Sukses

Dokter Jiwa Ungkap Cara Meredakan Takut Berlebihan Akibat Virus Corona

Stigmasisasi pada orang yang terinfeksi virus atau covid-19 atau tenaga medis kerap terjadi karena ketidaktahuan atau sumber informasi yang tidak tepat.

Liputan6.com, Jakarta Tak bisa dipungkiri, pandemi virus corona membuat sebagian masyarakat ketakutan, cemas dan khawatir. Stigma negatif yang akhirnya muncul pada pasien, tenaga kesehatan atau bahkan penolakan jenazah mungkin pun menjadi perhatian.

Menurut dr. Zulvia Oktanida Syarif, Sp.KJ, stigmasisasi pada orang yang terinfeksi virus atau covid-19 atau tenaga medis kerap terjadi karena ketidaktahuan atau sumber informasi yang tidak tepat.

"Muncul anggapan negatif itu karena ketidaktahuan. Soal Covid-19, perlu mengetahui cara mengatasi stigma dengan tepat seperti mencari informasi yang akurat dan mengetahui segala sesuatu dengan benar, termasuk bagaimana penyebaran atau penanganannya," kata Vivi, saat diskusi Stigma Sosial via Zoom Conference, ditulis Selasa (14/4/2020).

Dokter yang berpraktik di RSUD Tarakan Jakarta ini juga menjelaskan, seseorang bisa mencari informasi yang benar dari laman berita yang jelas terkonfirmasi seperti WHO, CDC, Kemenkes atau Dinas Kesehatan terkait. Dengan informasi yang didapat, seseorang bisa menjadi proteksi dan tidak khawatir berlebihan.

"Saat pasien sudah paham mengenai penanganan Covid-19, maka katakanlah ada pasien corona rujuk lepas. Ia dari IGD dan mendatangani rumah sakit secara acak agar bisa diperiksa dan dirawat. Padahal hal seperti ini tidak perlu terjadi karena pasien juga perlu paham, kondisi mana yang perlu dirawat dan bisa isolasi mandiri," katanya.

 

 

**Ayo berdonasi untuk perlengkapan medis tenaga kesehatan melawan Virus Corona COVID-19 dengan klik tautan ini.

2 dari 2 halaman

Tidak perlu takut

Sementara Dr. dr. Hervita Diatri, Sp.KJ menyampaikan, masyarakat tidak perlu takut berlebihan akan Covid-19 ini. Sebab ada penyakit lain yang tingkat kematiannya lebih tinggi.
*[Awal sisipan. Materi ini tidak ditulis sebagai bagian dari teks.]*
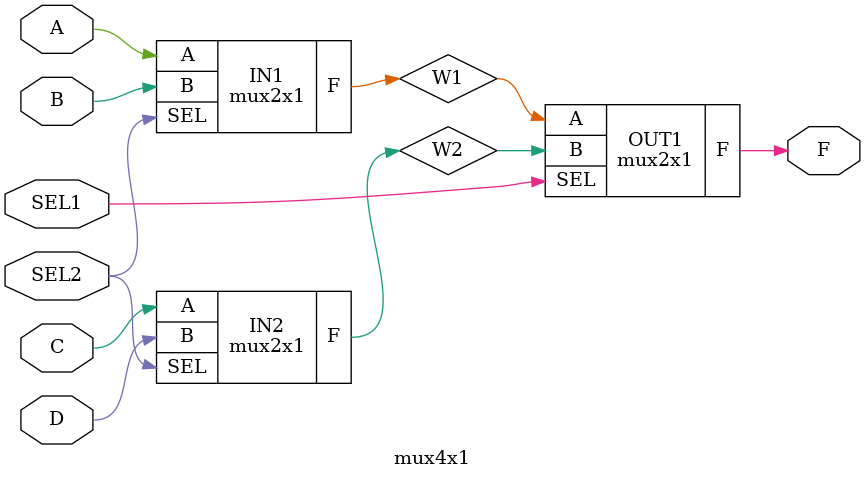
<source format=sv>
`timescale 1ns / 1ps


module mux2x1(
    F,A,B,SEL
    );
////clock with 2ns period 
//    reg clk;
//    parameter cycle =1;
//    always begin
//        #cycle
//        clk = 1;
//        #cycle
//        clk=0;
//    end

    input A,B,SEL;
    output F;
    logic W1,NSEL,W2;
    //use # for prop. delay
    not #15 (NSEL,SEL);
    and #18 (W1,A,SEL);
    and #18 (W2,B,NSEL);
    or #15 (F,W1,W2);
    
endmodule

module mux4x1(
    A,B,C,D,SEL1,SEL2,F
    );
    input A,B,C,D,SEL1,SEL2;
    output F;
    logic W1,W2,NSEL1,NSEL2;
    
    mux2x1 IN1(.F(W1),.A(A),.B(B),.SEL(SEL2));
    mux2x1 IN2(.F(W2),.A(C),.B(D),.SEL(SEL2));
    mux2x1 OUT1(.F(F),.A(W1),.B(W2),.SEL(SEL1));

    

endmodule

</source>
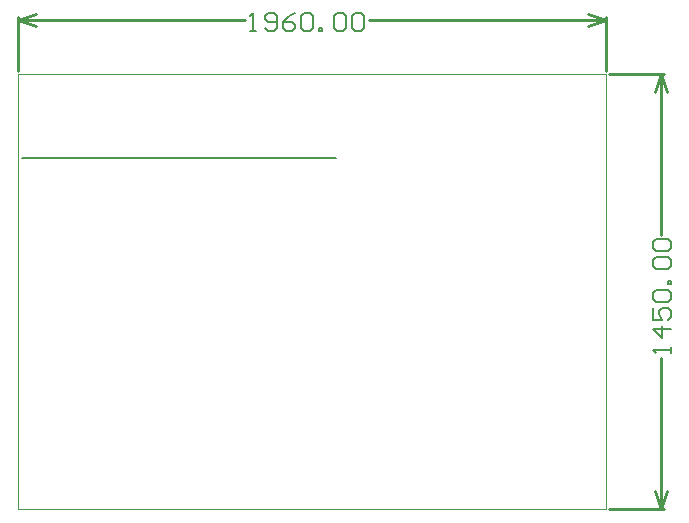
<source format=gko>
G04*
G04 #@! TF.GenerationSoftware,Altium Limited,Altium Designer,22.1.2 (22)*
G04*
G04 Layer_Color=16711935*
%FSLAX24Y24*%
%MOIN*%
G70*
G04*
G04 #@! TF.SameCoordinates,69551EEB-C68B-4B17-9CB5-8D0B25672B83*
G04*
G04*
G04 #@! TF.FilePolarity,Positive*
G04*
G01*
G75*
%ADD12C,0.0079*%
%ADD14C,0.0100*%
%ADD16C,0.0000*%
%ADD17C,0.0060*%
D12*
X150Y11700D02*
X10600D01*
D14*
X19600Y14600D02*
Y16400D01*
X0Y14600D02*
Y16400D01*
X11699Y16300D02*
X19600D01*
X0D02*
X7581D01*
X19000Y16500D02*
X19600Y16300D01*
X19000Y16100D02*
X19600Y16300D01*
X0D02*
X600Y16100D01*
X0Y16300D02*
X600Y16500D01*
X19700Y0D02*
X21525D01*
X19700Y14500D02*
X21525D01*
X21425Y0D02*
Y5031D01*
Y9149D02*
Y14500D01*
Y0D02*
X21625Y600D01*
X21225D02*
X21425Y0D01*
X21225Y13900D02*
X21425Y14500D01*
X21625Y13900D01*
D16*
X0Y0D02*
X19600D01*
Y14500D01*
X0D02*
X19600D01*
X0Y0D02*
Y14500D01*
D17*
X7741Y15940D02*
X7941D01*
X7841D01*
Y16540D01*
X7741Y16440D01*
X8240Y16040D02*
X8340Y15940D01*
X8540D01*
X8640Y16040D01*
Y16440D01*
X8540Y16540D01*
X8340D01*
X8240Y16440D01*
Y16340D01*
X8340Y16240D01*
X8640D01*
X9240Y16540D02*
X9040Y16440D01*
X8840Y16240D01*
Y16040D01*
X8940Y15940D01*
X9140D01*
X9240Y16040D01*
Y16140D01*
X9140Y16240D01*
X8840D01*
X9440Y16440D02*
X9540Y16540D01*
X9740D01*
X9840Y16440D01*
Y16040D01*
X9740Y15940D01*
X9540D01*
X9440Y16040D01*
Y16440D01*
X10040Y15940D02*
Y16040D01*
X10140D01*
Y15940D01*
X10040D01*
X10540Y16440D02*
X10640Y16540D01*
X10840D01*
X10940Y16440D01*
Y16040D01*
X10840Y15940D01*
X10640D01*
X10540Y16040D01*
Y16440D01*
X11140D02*
X11239Y16540D01*
X11439D01*
X11539Y16440D01*
Y16040D01*
X11439Y15940D01*
X11239D01*
X11140Y16040D01*
Y16440D01*
X21785Y5191D02*
Y5391D01*
Y5291D01*
X21185D01*
X21285Y5191D01*
X21785Y5990D02*
X21185D01*
X21485Y5690D01*
Y6090D01*
X21185Y6690D02*
Y6290D01*
X21485D01*
X21385Y6490D01*
Y6590D01*
X21485Y6690D01*
X21685D01*
X21785Y6590D01*
Y6390D01*
X21685Y6290D01*
X21285Y6890D02*
X21185Y6990D01*
Y7190D01*
X21285Y7290D01*
X21685D01*
X21785Y7190D01*
Y6990D01*
X21685Y6890D01*
X21285D01*
X21785Y7490D02*
X21685D01*
Y7590D01*
X21785D01*
Y7490D01*
X21285Y7990D02*
X21185Y8090D01*
Y8290D01*
X21285Y8390D01*
X21685D01*
X21785Y8290D01*
Y8090D01*
X21685Y7990D01*
X21285D01*
Y8590D02*
X21185Y8689D01*
Y8889D01*
X21285Y8989D01*
X21685D01*
X21785Y8889D01*
Y8689D01*
X21685Y8590D01*
X21285D01*
M02*

</source>
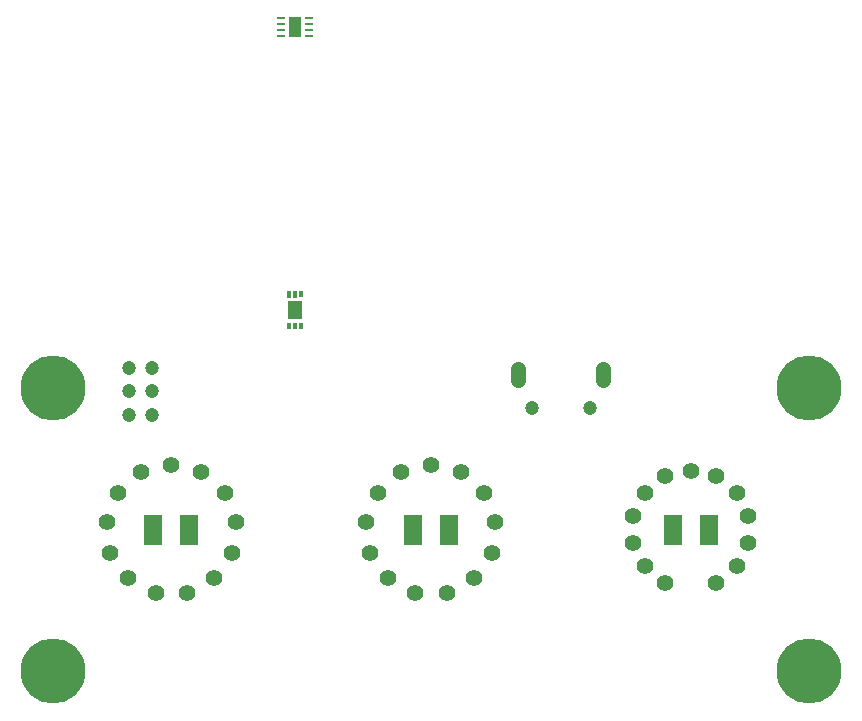
<source format=gts>
G04 Layer: TopSolderMaskLayer*
G04 EasyEDA v6.4.5, 2020-08-30T10:48:13+03:00*
G04 413a31d708cc4da382682e4194c4ac02,19ad15c176e44a5d96a851d9d78d95a1,10*
G04 Gerber Generator version 0.2*
G04 Scale: 100 percent, Rotated: No, Reflected: No *
G04 Dimensions in millimeters *
G04 leading zeros omitted , absolute positions ,3 integer and 3 decimal *
%FSLAX33Y33*%
%MOMM*%
G90*
G71D02*

%ADD15R,1.499997X2.599995*%
%ADD16R,0.350520X0.599440*%
%ADD17R,0.299720X0.599440*%
%ADD19R,0.999998X1.699997*%
%ADD20R,0.699999X0.250012*%
%ADD21C,1.199998*%
%ADD22C,5.499989*%
%ADD23C,1.399997*%
%ADD24C,1.299997*%

%LPD*%
G54D24*
G01X49600Y27657D02*
G01X49600Y28557D01*
G01X42400Y27657D02*
G01X42400Y28557D01*
G54D21*
G01X9400Y28700D03*
G01X9400Y26700D03*
G01X9400Y24700D03*
G01X11400Y24700D03*
G01X11400Y26700D03*
G01X11400Y28700D03*
G54D22*
G01X67000Y26999D03*
G01X67000Y3000D03*
G01X2999Y3000D03*
G01X2999Y26999D03*
G54D15*
G01X14505Y14996D03*
G01X11505Y14996D03*
G01X36504Y14996D03*
G01X33504Y14996D03*
G01X58498Y14996D03*
G01X55498Y14996D03*
G54D21*
G01X43589Y25307D03*
G01X48430Y25307D03*
G54D16*
G01X24020Y34935D03*
G36*
G01X23649Y35235D02*
G01X23649Y34635D01*
G01X23350Y34635D01*
G01X23350Y35235D01*
G01X23649Y35235D01*
G37*
G36*
G01X23149Y35235D02*
G01X23149Y34635D01*
G01X22849Y34635D01*
G01X22849Y35235D01*
G01X23149Y35235D01*
G37*
G54D17*
G01X24000Y32234D03*
G01X23499Y32234D03*
G01X22999Y32234D03*
G36*
G01X22909Y34335D02*
G01X24109Y34335D01*
G01X24109Y32835D01*
G01X22909Y32835D01*
G01X22909Y34335D01*
G37*
G54D19*
G01X23513Y57565D03*
G54D20*
G01X24700Y56800D03*
G01X24700Y57300D03*
G01X24700Y57800D03*
G01X24700Y58300D03*
G01X22300Y56800D03*
G01X22300Y57300D03*
G01X22300Y57800D03*
G01X22300Y58300D03*
G54D23*
G01X57000Y20000D03*
G01X54830Y19504D03*
G01X53091Y18117D03*
G01X52125Y16112D03*
G01X52125Y13887D03*
G01X53091Y11882D03*
G01X54830Y10495D03*
G01X59169Y10495D03*
G01X60909Y11882D03*
G01X61874Y13887D03*
G01X61874Y16112D03*
G01X60909Y18117D03*
G01X59169Y19504D03*
G01X12999Y20499D03*
G01X10443Y19869D03*
G01X8473Y18124D03*
G01X7539Y15662D03*
G01X7857Y13049D03*
G01X9352Y10883D03*
G01X11683Y9659D03*
G01X14316Y9659D03*
G01X16647Y10883D03*
G01X18142Y13049D03*
G01X18459Y15662D03*
G01X17526Y18124D03*
G01X15555Y19869D03*
G01X34999Y20499D03*
G01X32443Y19869D03*
G01X30473Y18124D03*
G01X29539Y15662D03*
G01X29857Y13049D03*
G01X31352Y10883D03*
G01X33683Y9659D03*
G01X36316Y9659D03*
G01X38647Y10883D03*
G01X40142Y13049D03*
G01X40459Y15662D03*
G01X39526Y18124D03*
G01X37555Y19869D03*
M00*
M02*

</source>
"Kita paham betul, terlalu banyak informasi terkait cara penularan. Dan sangat sulit mengubah pandangan masyarakat. Namun terlalu cemas juga akan membuat seseorang kurang istirahat, nggak pengin makan karena cemas. Selalu pakai masker, ketakutan bahkan untuk minum susah. Ini bisa menjadi ancaman eksternal," ujar dokter yang berpraktik di RSCM tersebut.

Hervita mengatakan, salah satu hal yang penting agar tidak cemas berlebihan ini adalah dari dalam diri kita sendiri.

"Faktor internal, tanggung jawab sendiri saja dulu. Misalnya, jangan melayat dulu karena kita punya budaya memeluk orang yang berduka. Yang dikhawatirkan itu adalah penularan melalui tangan, air mata, sangat mudah droplet berpindah," ujarnya.

Tapi kalau ada edukasi, kata dia, seperti soal jenazah yang ditolak, itu jadi tidak perlu karena jika ia tahu, pasien yang meninggal di wrap dan dipandu baik dengan tim Forensik, lalu dimakamkan di tanah yang lebih dalam dari biasanya, ini akan memutus rantai penularan.